(EXTRACTED RECORDS Opens)
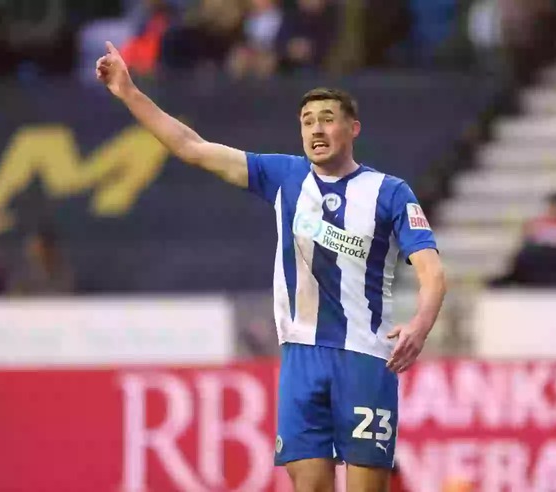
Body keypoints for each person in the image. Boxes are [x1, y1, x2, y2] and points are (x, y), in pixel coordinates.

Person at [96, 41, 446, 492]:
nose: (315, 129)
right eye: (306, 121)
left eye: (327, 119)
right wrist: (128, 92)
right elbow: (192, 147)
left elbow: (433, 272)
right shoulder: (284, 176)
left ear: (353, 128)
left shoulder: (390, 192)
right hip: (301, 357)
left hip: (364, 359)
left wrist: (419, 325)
(EXTRACTED RECORDS Closes)
(EXTRACTED RECORDS Opens)
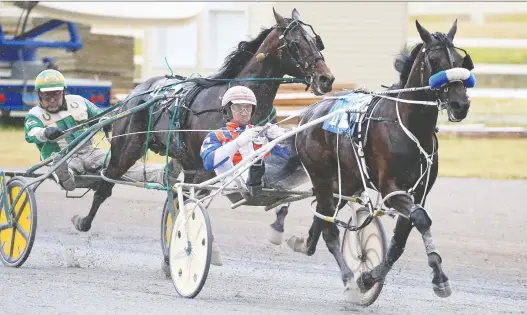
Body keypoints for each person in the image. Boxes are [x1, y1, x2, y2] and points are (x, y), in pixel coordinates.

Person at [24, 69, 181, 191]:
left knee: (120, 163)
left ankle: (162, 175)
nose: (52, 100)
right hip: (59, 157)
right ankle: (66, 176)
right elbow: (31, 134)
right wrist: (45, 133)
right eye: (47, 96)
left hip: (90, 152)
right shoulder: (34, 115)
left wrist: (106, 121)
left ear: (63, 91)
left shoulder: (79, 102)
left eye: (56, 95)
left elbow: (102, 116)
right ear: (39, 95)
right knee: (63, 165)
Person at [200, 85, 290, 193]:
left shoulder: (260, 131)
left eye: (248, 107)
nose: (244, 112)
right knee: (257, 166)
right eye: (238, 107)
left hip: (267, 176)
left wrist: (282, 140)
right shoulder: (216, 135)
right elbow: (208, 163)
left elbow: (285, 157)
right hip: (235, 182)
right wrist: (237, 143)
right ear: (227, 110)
(EXTRACTED RECORDS Closes)
REQUIRED ACTION:
Across the entries, how many lines contain the word "wrist"? State that number and nothing else.

WORKED SOLUTION:
6